Só sobre o rei! Ponhamos nossas vidas,
nossas almas, as dívidas, os filhos,
as esposas ansiosas, os pecados,
tudo, em cima do rei! Forçoso é tudo
suportarmos. Oh dura condição!
Ser gêmeo da grandeza e estar sujeito
ao capricho do sopro dos estultos
que só sabem sentir suas próprias dores.
Quantas satisfações são proibidas
aos reis para que os súditos se alegrem!
Que têm os reis a mais que seus vassalos,
além do rito, além das cerimônias
exteriores? Que vales, rito ocioso?
Que espécie és tu de deus, para sofreres
muito mais do que os teus adoradores
a condição humana!

(Ato IV, Cena I)

Entretanto, esse momento de fragilidade não é mais do que isso: um momento. Quando o dia finalmente desponta – sexta-feira, 25 de outubro, dia de São Crispiniano –, o rei profere aquele que é, sem sombra de dúvida, a "mãe" de todos os discursos inspiradores que outros reis e comandantes fazem a seus soldados em inúmeros filmes épicos, geralmente logo antes de uma batalha que tudo indica ser impossível vencer:

Westmoreland:

Oh, se agora tivéssemos ao menos
dez mil dos homens que imobilizados
se encontram na Inglaterra!

- _Material_
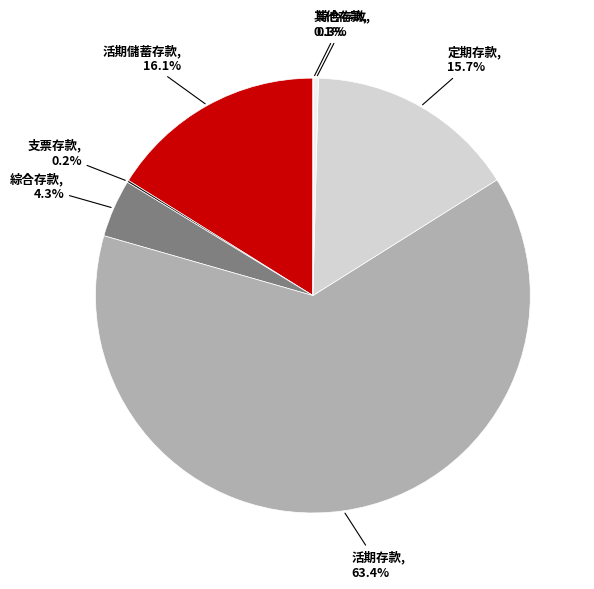

Does any single category account for the majority?

Yes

- _Tarefa_
Reescreva de forma mais breve o parágrafo do trecho que começa com "Entretanto, esse momento de fragilidade", mantendo seus fatos principais.

- _Sua resposta_
A fragilidade do rei dura só um momento. Ao amanhecer de sexta-feira, 25 de outubro, dia de São Crispiniano, ele faz o discurso que serve de modelo a todos os discursos inspiradores que reis e comandantes dirigem a seus soldados em filmes épicos. Em geral, esses discursos vêm logo antes de uma batalha que parece impossível de vencer.